The fossil fuel interests behind the Power PA Jobs Alliance are spreading myths and falsehoods about the Regional Greenhouse Gas Initiative (RGGI), relying on long debunked talking points, cherry-picked data and outright deception. Here are the facts about RGGI to counter the fossil fueled myths.
Fact: RGGI is a market-based program to reduce pollution
RGGI is a market-based program that sets a limit (the cap) on greenhouse gas pollution, issues permits to large-scale power generating companies, which they may then buy and/or sell (the trade). The program allows the free market to determine the price of emissions reductions. Over time, the limit declines, reducing harmful pollution affordably while generating revenue that can be invested back into communities.
Revenues from the initial auctions are then used to generate local economic benefits. They are frequently invested in local businesses, in weatherization and other energy efficiency programs, or into jobs programs for working in dying industries.
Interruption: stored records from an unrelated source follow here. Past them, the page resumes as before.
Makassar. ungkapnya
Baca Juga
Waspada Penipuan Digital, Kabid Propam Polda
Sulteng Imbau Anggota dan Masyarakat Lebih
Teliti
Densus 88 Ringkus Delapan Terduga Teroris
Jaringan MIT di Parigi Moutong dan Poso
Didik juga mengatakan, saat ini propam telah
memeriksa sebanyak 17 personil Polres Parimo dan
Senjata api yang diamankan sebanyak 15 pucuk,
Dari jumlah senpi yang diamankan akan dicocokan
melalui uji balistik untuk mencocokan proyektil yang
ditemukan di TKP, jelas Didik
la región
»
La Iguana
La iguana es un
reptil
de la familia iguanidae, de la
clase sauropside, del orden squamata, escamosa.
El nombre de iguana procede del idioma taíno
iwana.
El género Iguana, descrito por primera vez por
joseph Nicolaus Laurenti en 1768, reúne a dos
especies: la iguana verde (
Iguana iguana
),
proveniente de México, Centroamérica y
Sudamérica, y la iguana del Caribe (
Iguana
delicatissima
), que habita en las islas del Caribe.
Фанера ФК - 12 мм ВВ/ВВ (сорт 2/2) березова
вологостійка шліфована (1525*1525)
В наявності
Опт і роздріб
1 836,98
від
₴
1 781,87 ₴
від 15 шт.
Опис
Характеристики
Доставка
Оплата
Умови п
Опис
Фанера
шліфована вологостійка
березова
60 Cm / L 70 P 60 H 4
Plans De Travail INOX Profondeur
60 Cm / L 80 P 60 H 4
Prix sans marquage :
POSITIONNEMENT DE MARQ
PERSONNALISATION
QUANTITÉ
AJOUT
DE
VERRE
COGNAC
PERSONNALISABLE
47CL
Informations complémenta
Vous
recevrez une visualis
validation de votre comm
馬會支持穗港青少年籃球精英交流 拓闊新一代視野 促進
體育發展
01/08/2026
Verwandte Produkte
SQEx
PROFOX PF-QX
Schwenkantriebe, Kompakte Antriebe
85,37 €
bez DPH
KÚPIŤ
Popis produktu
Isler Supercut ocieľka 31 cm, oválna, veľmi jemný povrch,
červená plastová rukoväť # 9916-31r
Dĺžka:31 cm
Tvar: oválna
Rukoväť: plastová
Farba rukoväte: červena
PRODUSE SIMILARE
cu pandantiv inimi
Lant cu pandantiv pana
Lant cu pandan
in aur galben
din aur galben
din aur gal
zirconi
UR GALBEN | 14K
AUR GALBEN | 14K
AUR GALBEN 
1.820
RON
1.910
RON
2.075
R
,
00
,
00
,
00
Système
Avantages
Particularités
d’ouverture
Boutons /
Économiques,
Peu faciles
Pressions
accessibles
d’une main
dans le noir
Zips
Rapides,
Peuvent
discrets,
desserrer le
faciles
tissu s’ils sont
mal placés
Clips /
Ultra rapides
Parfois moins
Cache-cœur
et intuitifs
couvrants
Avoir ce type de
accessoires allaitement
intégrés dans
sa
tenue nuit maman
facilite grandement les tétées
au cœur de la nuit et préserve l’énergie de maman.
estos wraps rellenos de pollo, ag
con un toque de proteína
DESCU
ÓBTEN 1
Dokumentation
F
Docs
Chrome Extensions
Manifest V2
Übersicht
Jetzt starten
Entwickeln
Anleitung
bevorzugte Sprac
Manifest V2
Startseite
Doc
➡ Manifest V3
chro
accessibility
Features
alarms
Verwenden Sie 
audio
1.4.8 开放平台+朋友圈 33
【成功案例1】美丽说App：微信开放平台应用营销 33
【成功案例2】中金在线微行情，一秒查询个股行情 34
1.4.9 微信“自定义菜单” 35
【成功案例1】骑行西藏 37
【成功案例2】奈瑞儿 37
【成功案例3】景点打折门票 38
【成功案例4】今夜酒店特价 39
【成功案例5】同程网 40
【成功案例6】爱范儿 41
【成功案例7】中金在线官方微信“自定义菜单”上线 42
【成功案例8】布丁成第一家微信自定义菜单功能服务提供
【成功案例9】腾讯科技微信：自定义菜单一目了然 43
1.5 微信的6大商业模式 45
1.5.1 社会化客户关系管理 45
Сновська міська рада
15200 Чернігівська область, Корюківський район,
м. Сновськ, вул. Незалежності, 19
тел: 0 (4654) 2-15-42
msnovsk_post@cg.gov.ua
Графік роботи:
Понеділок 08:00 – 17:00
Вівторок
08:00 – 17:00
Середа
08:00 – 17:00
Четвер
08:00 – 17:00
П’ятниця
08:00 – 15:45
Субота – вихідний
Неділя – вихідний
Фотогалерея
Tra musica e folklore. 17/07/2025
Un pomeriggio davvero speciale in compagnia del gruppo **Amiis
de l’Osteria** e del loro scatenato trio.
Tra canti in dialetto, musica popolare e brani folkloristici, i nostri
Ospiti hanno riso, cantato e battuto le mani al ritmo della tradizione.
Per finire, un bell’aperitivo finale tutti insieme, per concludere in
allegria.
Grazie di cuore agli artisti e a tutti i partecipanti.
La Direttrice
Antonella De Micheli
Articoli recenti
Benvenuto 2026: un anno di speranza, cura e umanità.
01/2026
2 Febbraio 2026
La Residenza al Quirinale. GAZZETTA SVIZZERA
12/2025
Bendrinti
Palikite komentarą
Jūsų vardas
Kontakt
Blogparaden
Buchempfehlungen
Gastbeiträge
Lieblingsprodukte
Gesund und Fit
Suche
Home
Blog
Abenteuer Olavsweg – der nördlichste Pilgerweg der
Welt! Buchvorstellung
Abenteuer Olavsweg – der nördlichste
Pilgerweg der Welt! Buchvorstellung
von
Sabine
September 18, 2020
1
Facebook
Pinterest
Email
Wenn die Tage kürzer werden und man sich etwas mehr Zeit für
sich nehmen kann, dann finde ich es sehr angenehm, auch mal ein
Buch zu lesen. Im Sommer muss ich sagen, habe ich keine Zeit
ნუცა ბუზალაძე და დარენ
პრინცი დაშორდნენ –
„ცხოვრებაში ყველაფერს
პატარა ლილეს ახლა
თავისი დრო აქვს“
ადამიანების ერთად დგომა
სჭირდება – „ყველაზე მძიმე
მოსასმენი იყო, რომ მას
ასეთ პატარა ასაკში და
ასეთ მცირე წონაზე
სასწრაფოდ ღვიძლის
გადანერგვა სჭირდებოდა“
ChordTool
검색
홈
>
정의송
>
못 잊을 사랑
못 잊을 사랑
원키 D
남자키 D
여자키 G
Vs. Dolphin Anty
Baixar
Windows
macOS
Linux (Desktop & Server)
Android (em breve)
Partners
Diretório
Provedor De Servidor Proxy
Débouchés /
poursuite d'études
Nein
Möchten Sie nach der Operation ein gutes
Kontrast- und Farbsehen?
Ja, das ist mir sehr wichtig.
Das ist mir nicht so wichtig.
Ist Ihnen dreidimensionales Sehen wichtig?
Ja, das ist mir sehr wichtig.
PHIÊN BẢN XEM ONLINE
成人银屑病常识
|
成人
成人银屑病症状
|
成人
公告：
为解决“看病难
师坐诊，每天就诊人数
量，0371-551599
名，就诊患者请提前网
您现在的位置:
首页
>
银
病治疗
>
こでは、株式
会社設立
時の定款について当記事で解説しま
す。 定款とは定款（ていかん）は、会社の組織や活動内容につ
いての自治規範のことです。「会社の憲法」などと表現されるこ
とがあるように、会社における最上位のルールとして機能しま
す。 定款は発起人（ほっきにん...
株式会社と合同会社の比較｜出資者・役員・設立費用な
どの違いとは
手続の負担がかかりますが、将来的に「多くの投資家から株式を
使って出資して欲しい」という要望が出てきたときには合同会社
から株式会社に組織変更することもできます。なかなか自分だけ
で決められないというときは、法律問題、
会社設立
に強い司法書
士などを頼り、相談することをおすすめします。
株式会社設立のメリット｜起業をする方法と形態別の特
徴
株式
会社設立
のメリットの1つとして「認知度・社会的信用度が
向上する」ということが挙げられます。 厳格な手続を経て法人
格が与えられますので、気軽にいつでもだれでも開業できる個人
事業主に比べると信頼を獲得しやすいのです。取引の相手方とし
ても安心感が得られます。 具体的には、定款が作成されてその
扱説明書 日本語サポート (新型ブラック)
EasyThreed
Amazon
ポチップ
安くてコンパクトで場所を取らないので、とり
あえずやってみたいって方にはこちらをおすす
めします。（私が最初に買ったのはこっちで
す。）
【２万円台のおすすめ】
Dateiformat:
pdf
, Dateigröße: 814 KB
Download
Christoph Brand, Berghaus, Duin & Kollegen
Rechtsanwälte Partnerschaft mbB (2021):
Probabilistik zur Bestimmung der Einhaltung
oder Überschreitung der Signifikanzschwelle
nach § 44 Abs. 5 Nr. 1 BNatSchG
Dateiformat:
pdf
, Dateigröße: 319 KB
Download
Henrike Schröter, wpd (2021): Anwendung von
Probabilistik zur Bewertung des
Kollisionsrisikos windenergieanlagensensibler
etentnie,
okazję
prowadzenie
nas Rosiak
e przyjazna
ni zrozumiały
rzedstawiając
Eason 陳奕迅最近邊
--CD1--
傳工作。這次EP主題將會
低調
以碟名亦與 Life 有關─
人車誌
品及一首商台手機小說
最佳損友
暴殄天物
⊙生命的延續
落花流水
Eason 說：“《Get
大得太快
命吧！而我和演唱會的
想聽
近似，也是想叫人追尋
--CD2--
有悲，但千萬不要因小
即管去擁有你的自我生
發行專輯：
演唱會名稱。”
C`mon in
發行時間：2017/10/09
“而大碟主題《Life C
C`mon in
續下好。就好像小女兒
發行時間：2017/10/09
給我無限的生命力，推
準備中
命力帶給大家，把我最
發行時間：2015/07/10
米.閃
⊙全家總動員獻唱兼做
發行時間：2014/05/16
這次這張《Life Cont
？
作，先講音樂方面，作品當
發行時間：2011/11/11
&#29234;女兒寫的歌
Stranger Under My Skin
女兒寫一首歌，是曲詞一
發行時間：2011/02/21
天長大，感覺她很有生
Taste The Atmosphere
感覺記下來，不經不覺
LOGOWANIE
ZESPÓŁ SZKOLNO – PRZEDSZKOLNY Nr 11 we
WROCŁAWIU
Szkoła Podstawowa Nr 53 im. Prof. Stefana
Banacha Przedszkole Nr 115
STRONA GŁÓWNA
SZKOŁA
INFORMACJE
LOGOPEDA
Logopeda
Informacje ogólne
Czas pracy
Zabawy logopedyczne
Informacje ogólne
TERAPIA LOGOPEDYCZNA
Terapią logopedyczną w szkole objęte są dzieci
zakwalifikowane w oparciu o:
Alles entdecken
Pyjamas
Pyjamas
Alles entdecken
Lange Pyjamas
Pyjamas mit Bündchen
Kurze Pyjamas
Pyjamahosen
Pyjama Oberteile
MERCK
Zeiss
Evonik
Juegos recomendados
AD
Fact: Conservatives popularized market-based pollution reduction policies.
Cap-and-trade has historically been a favored policy of conservatives and Republican politicians for the very reason that it is not a tax and that it lets the market work. As Politifact explains, Republicans embraced cap-and-trade in the 1977 Clean Air Act amendments, and Presidents Ronald Reagan, George H.W. Bush, and George W. Bush all proposed and implemented cap-and-trade systems to phase out dangerous pollutants.
One was the Acid Rain Program, established under the 1990 Clean Air Act Amendments signed into law by George H.W. Bush, which relied on a cap-and-trade approach to reduce sulphur dioxide pollution. The Acid Rain Program is widely considered a massive success—reducing sulfur dioxide emissions faster than anticipated and at one-quarter of the expected cost.
Fact: RGGI will create family-sustaining jobs in Pennsylvania
RGGI is projected to create 27,000 new jobs in Pennsylvania by incentivizing investment in clean and renewable energy and investing the revenues from the purchase and trading of pollution permits into programs and resources to ensure a planned, smooth transition from fossil fuels.
The economic benefits that RGGI provides have already been proven over the last decade in other participating states. A 2018 article by the Analysis Group, published in a peer-reviewed journal, found that from 2009-2017, “the RGGI program has yielded a net benefit of $4.7 billion and more than 40,000 job-years (defined as the equivalent to one full-time job for one year) to participating states.”
This job creation is important for Pennsylvania, as the state’s coal industry is already dying and gas powered-plants employ far fewer workers than the coal plants that they are replacing. A full 18 coal-fired power plants have already closed in the state this decade, and as the president of the South-Central Building & Construction Trades Council told the House Environmental Resources and Energy Committee, “without RGGI in place, it is estimated that the remainder of coal fired plants retire in next 5 to 10 years, if not sooner.”
Fact: Pennsylvania sets its own terms under RGGI
RGGI is an interstate agreement, but is not a compact. Pennsylvania will retain full independence to set the carbon emissions cap for the state, to decide whether or not to participate in multi-state auctions for the emissions credits, and all revenue generated by the program in Pennsylvania will stay in our state. Further, Pennsylvania will remain in the driver’s seat to determine where the revenue will be both protected and spent.
Fact: Electricity costs go down in states that join RGGI
Opponents of RGGI claim that linking to the program will cause electric rates to increase for Pennsylvania customers. The evidence from other participating states says the opposite. Using data from the Energy Information Agency, the Acadia Center showed that electricity prices in RGGI states have fallen by 6.4%, while prices rose by an average of 6.2% in other states.
Electricity consumers in RGGI states have saved $773 million already under the program, and that figure is expected to grow to $6.98 billion over the lifetime of these measures. Even consumers who don’t participate in RGGI-funded energy efficiency programs benefit, as overall demand is reduced, thereby lowering the market price of electricity for everyone.
The Kleinman Center for Energy Policy at the University of Pennsylvania ran models that found that electricity prices would be stable or decrease if the state joined RGGI, and that if revenue from carbon allowance auctions is used for efficiency programs, prices could drop even more.